Closing Roxham Road is another wrong heaped on refugees

News Analysis

Unless they reverse their inglorious act, Prime Minister Justin Trudeau and his Liberal government will forever be remembered for the injustice and potential harm that they have heaped on people seeking refuge in Canada, by closing the Roxham Road border-crossing.
The closing took effect at 12:01 AM on Saturday February 25, a few hours after Mr. Trudeau met with US President Joe Biden and they announced an update of the border-crossing treaty between Canada and the US, the Safe Third Country Agreement.
The agreement, which was signed in 2004 allowed Canada to turn away refugee claimants from the U.S. on the grounds that they’re already in a “safe country.” But didn’t prevent asylum-seekers making an “inland” claim after entering Canada through a border-crossing point like Roxham Road.
The change basically denies asylum seekers the right to run from perceived injustices of rigid, heavy-handed and sometimes inhumane refugee system the USA and seek sanctuary in Canada.
Since Roxham Road border-crossing was opened to refugee claimants in 2017 about 25,000 asylum-seekers per year from around the world have been using it to enter Canada.
Their crossing has been a thorn in the sides of anti-immigrant groups as well as a wide cross-section of politicians in Quebec including the Bloc Quebecois and Premier Francois Legault and his CAQ government, as well as other right-leaning ideological deviants across Canada.
They have never been able to come to terms with the plight of refugees whose status they sometimes deliberately confuse with illegal immigrants.
In the face of hatred and outright racism, it’s difficult to determine if the ignorance of these anti-refugee, anti-immigrant types is willful or genuine.
A refugee is a person who has been forced to leave their country in order to escape war, persecution or natural disaster; an illegal immigrant is a person entering or living in a country in violation of the immigration laws of that country or the continued residence.
A refugee is not an illegal immigrant.
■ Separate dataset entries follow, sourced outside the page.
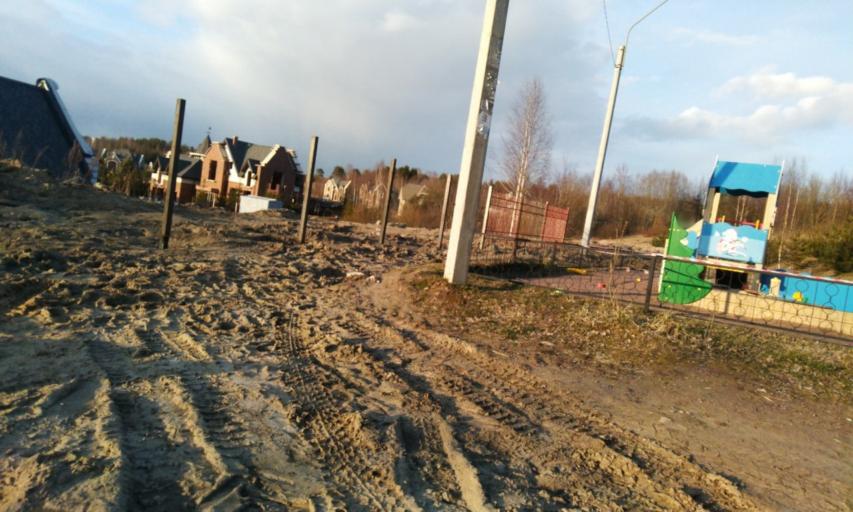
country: RU
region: Leningrad
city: Novoye Devyatkino
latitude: 60.1075
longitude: 30.4542
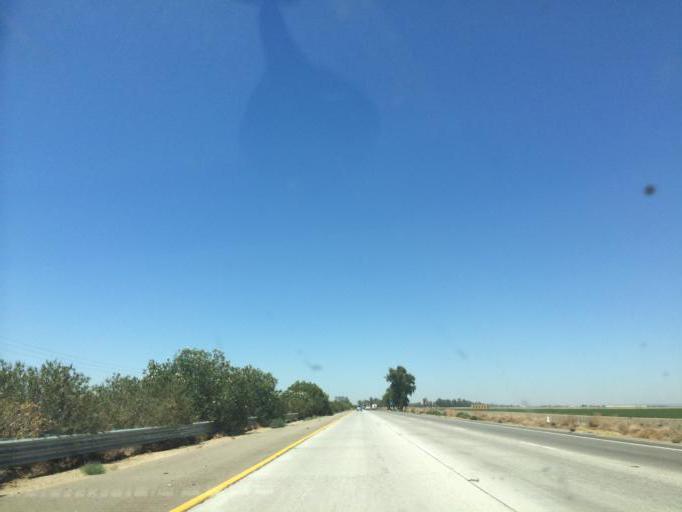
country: US
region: California
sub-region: Kern County
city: Greenfield
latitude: 35.1584
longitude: -118.9997
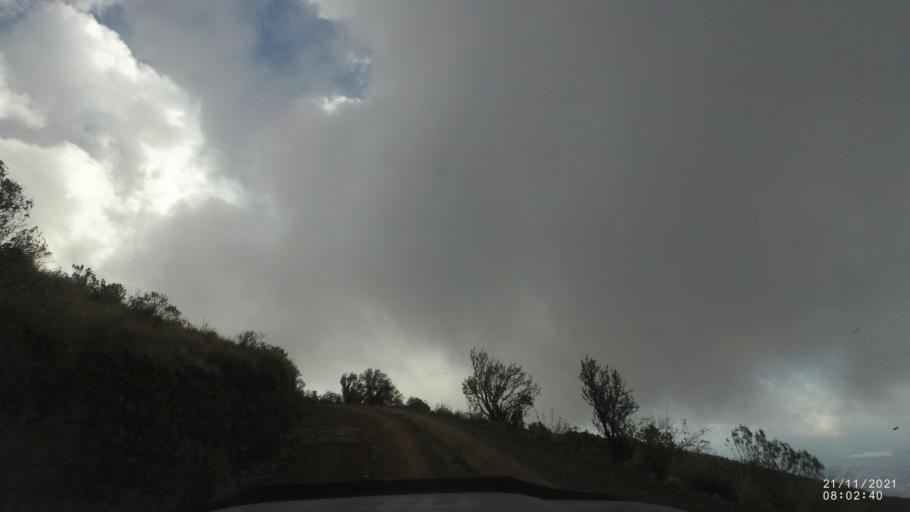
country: BO
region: Cochabamba
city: Cochabamba
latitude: -17.2887
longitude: -66.2145
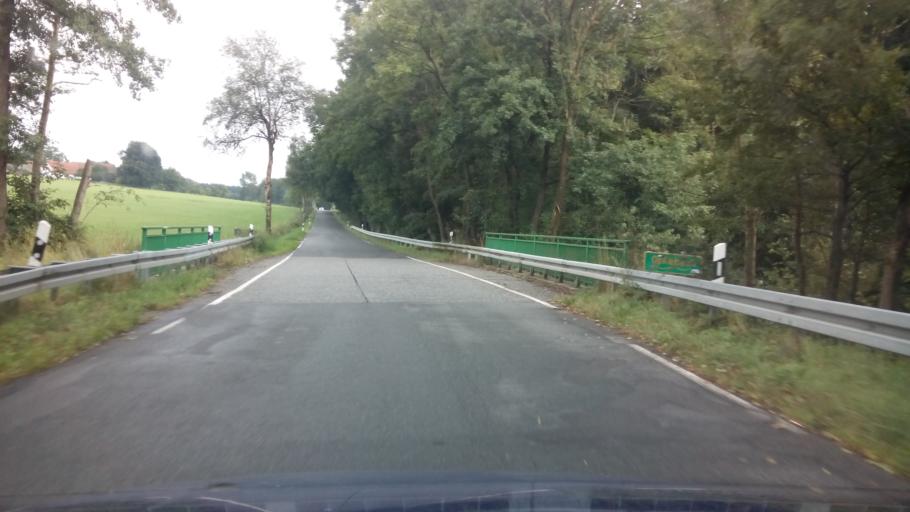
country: DE
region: Lower Saxony
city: Bad Essen
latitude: 52.2939
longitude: 8.3275
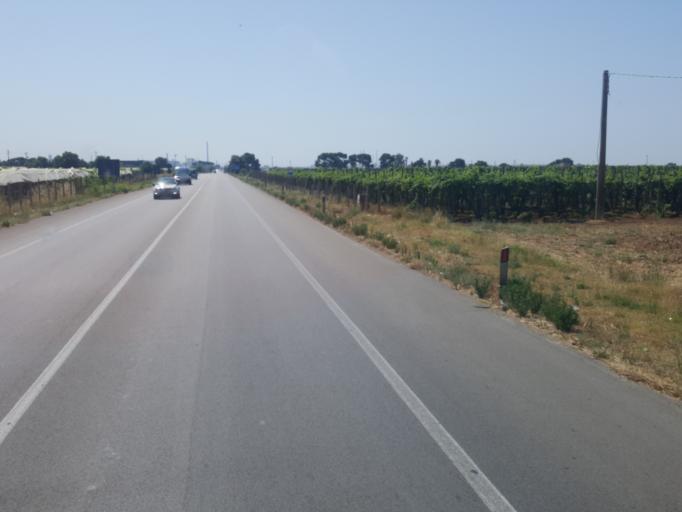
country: IT
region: Apulia
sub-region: Provincia di Taranto
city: Statte
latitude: 40.5341
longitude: 17.1625
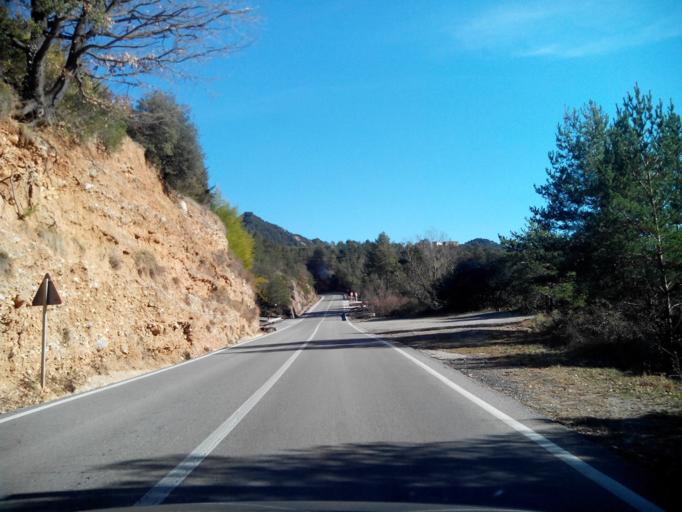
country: ES
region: Catalonia
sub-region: Provincia de Barcelona
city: Berga
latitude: 42.1246
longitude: 1.8699
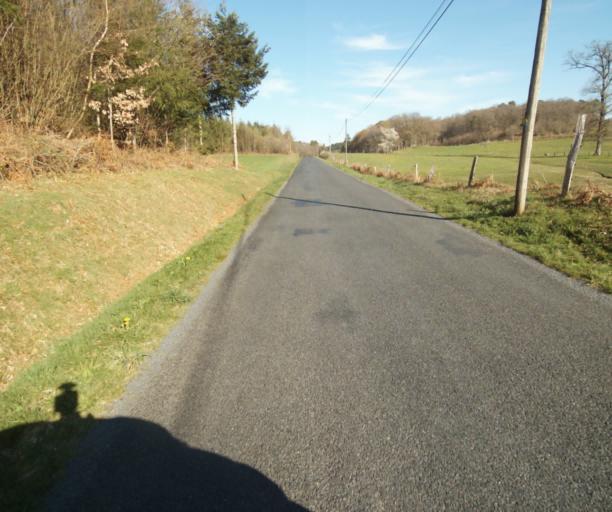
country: FR
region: Limousin
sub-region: Departement de la Correze
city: Correze
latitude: 45.2797
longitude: 1.8798
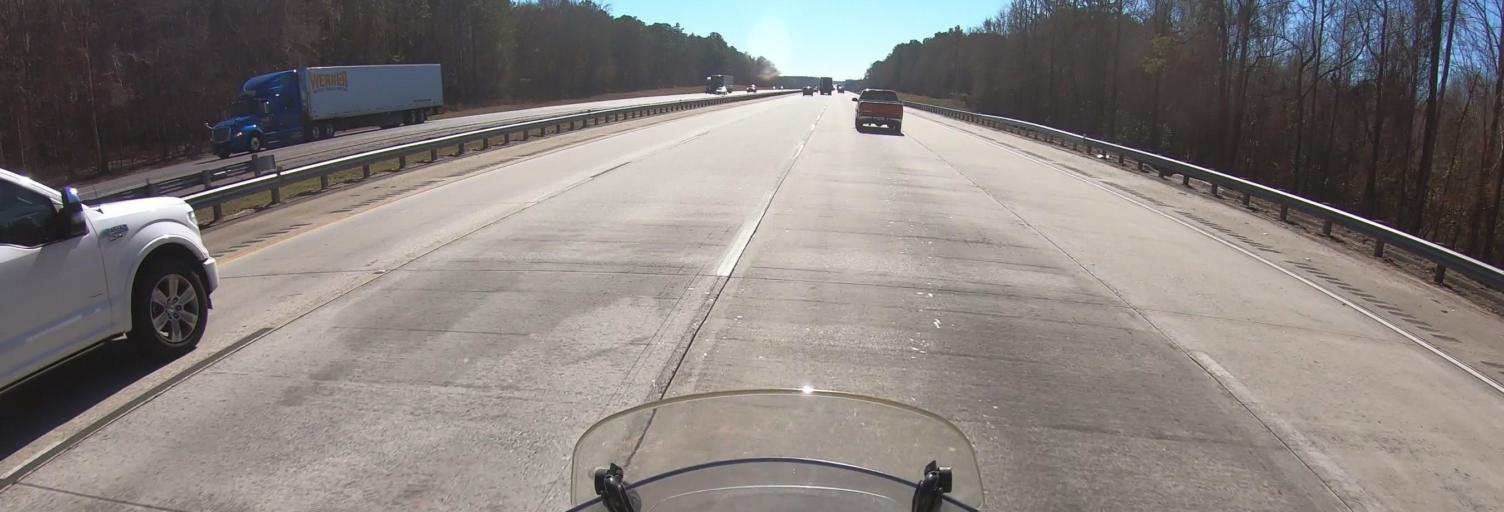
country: US
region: Georgia
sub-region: Dooly County
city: Unadilla
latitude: 32.3324
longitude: -83.7681
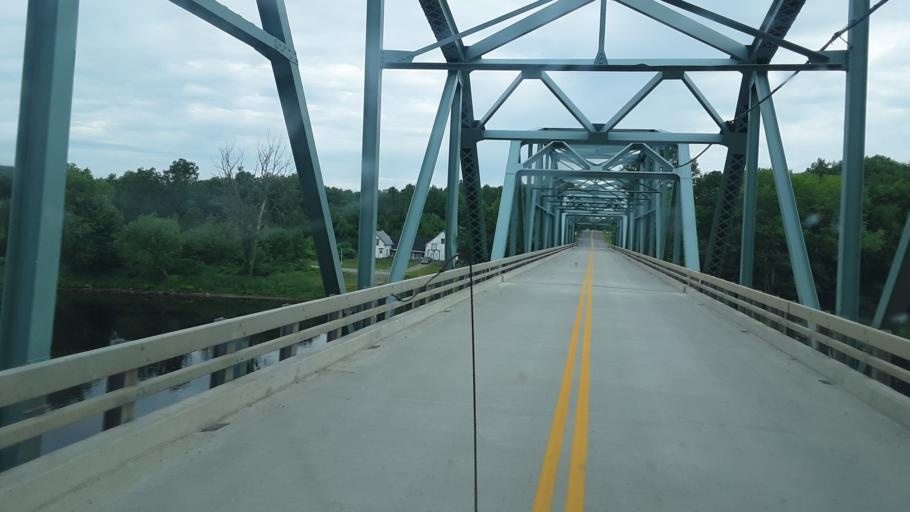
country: US
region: Maine
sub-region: Penobscot County
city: Lincoln
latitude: 45.4321
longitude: -68.4588
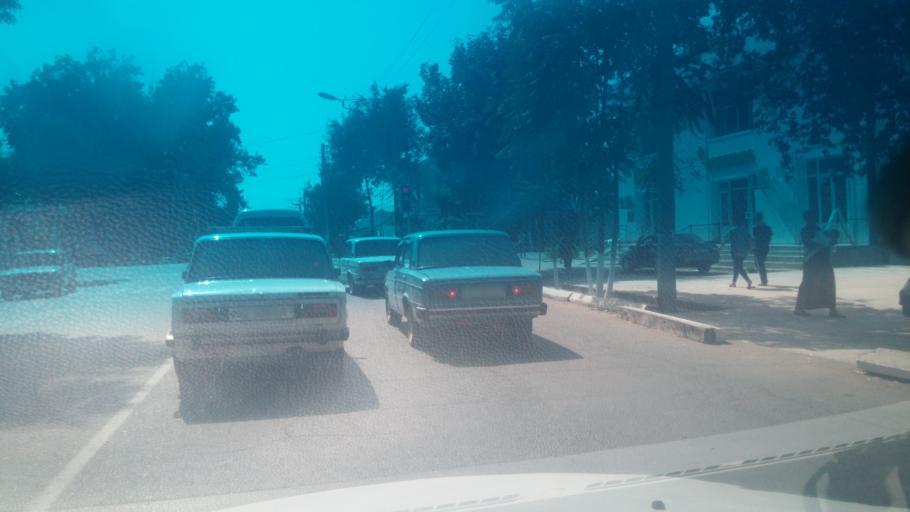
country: UZ
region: Sirdaryo
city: Sirdaryo
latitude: 40.8287
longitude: 68.6667
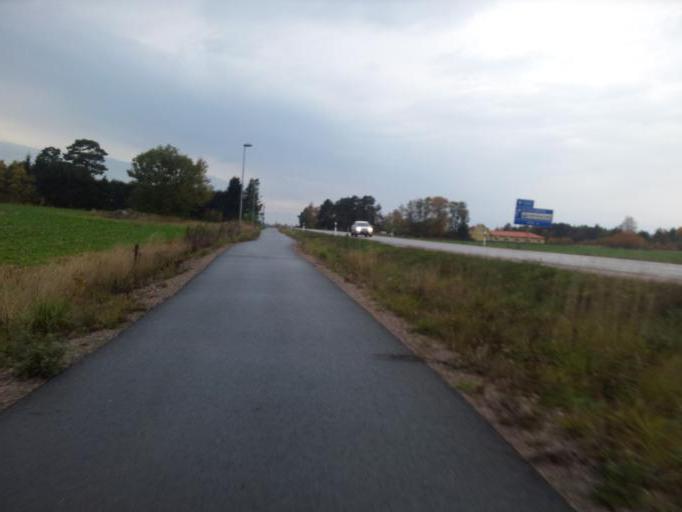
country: SE
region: Uppsala
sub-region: Uppsala Kommun
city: Gamla Uppsala
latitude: 59.8950
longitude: 17.7050
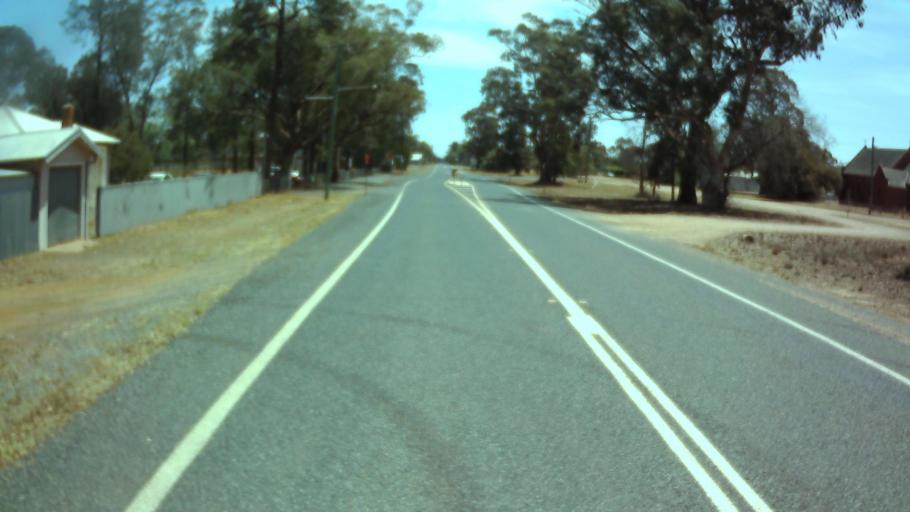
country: AU
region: New South Wales
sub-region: Weddin
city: Grenfell
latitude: -33.8446
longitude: 147.7453
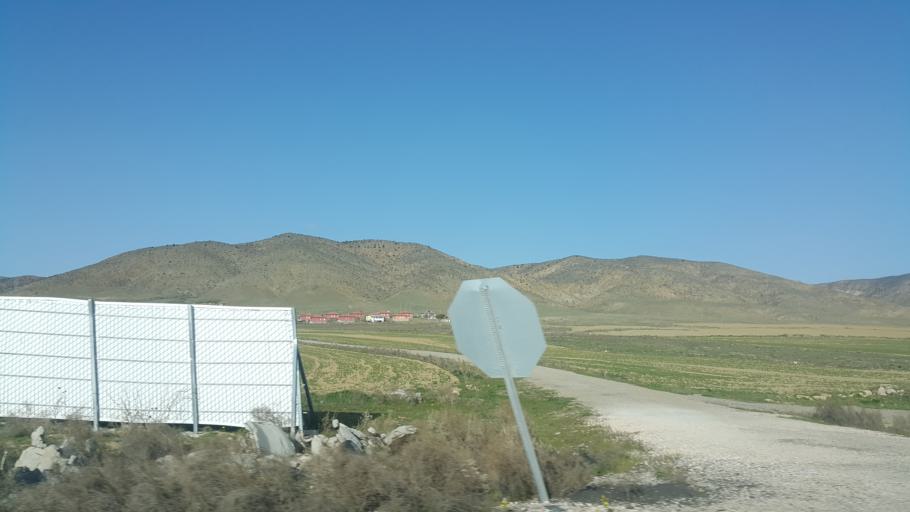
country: TR
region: Ankara
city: Sereflikochisar
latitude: 38.7514
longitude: 33.6603
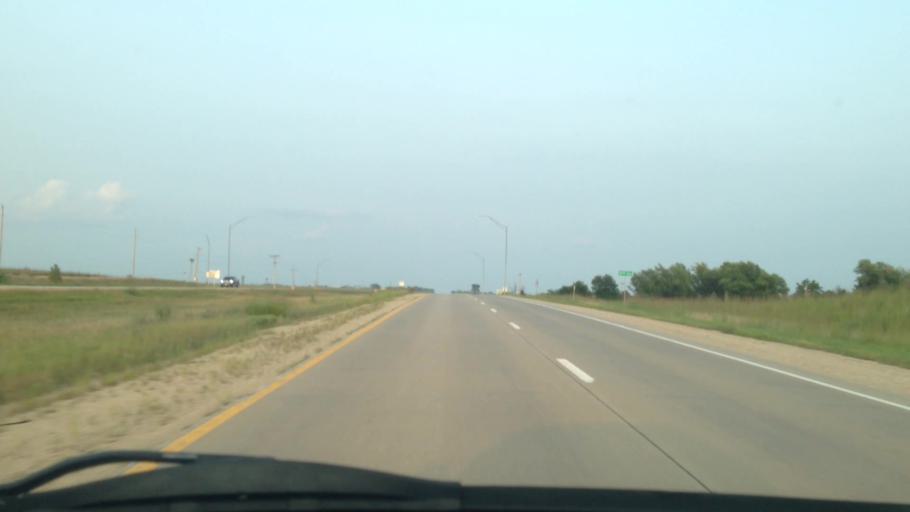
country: US
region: Iowa
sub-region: Benton County
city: Atkins
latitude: 41.9632
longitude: -91.9733
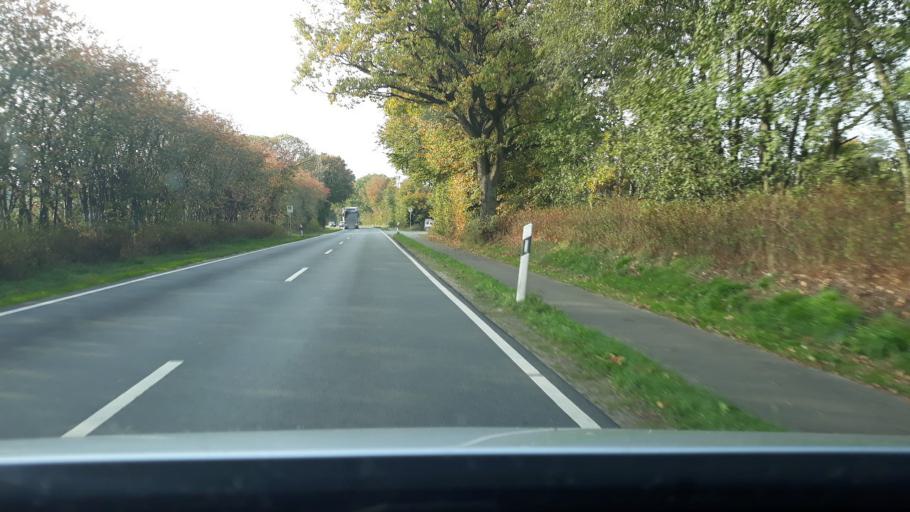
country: DE
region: Schleswig-Holstein
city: Owschlag
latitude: 54.3975
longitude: 9.5588
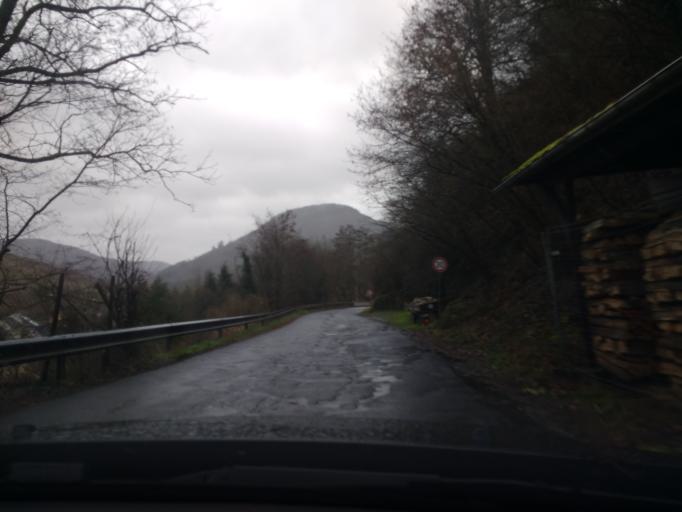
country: DE
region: Rheinland-Pfalz
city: Enkirch
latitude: 49.9830
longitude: 7.1317
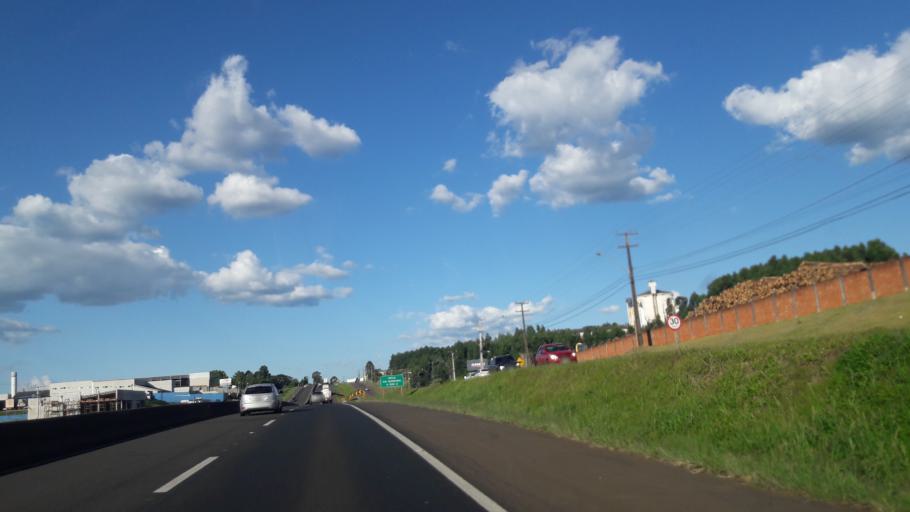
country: BR
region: Parana
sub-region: Guarapuava
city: Guarapuava
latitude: -25.3539
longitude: -51.4600
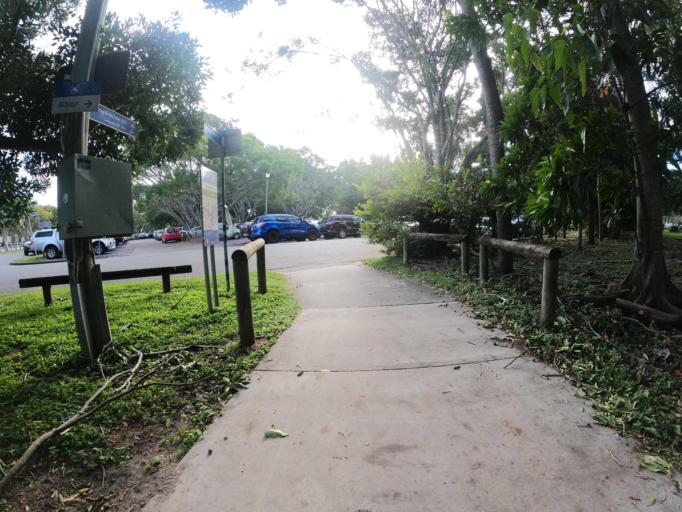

Refugees are not breaking the laws of Canada; they’re not jumping the immigration queues. They are mostly desperate people locking for a place to rest their heads and a piece of bread to break their hunger.
Most of the people who were making their way here through the Roxham Road crossing were “convention refugees” and in 1951, Canada was one of 148 countries that signed the United Nations Convention on the protection of refugees.
By doing what he did on March 25, PM Trudeau is acting as if he doesn’t know better. But he and his government know better and can do better.
Canada has, for much of its recent history has been half decent with its immigration policies. Today, the goal is to try open its doors to about 500,000 newcomers in the next year or two.
For the past year or so, it has been an easy passage for immigrants and refugees from Ukraine, hundreds of thousands of whom have made their way here, running from the horrors of conflict in their country.
Everyday close to a million people in other parts of the world are also fleeing desperate situations, the demands on Canada have not been as critical.
Two former well-respected Liberal government ministers, Lloyd Axworthy and Allan Rock have seen the errors in the actions of Prime Minister Trudeau and they’re calling on him let Canada take its place in building what they described as an “hemispheric migration network and devote the necessary resources to make it work.”

… (We) should scrap the STCA and strive to dedicate 20 per cent of our 2025 immigration goal to the resettlement of forcibly displaced people, taking in at least 100,000 in 2025. We can work to build up the capacity of our U.S. diplomatic posts, and our U.S.-Canada border crossing points, to receive, process and settle those with legitimate asylum claims.
Mr. Trudeau and his government should heed their advice and walk back their dastardly decision.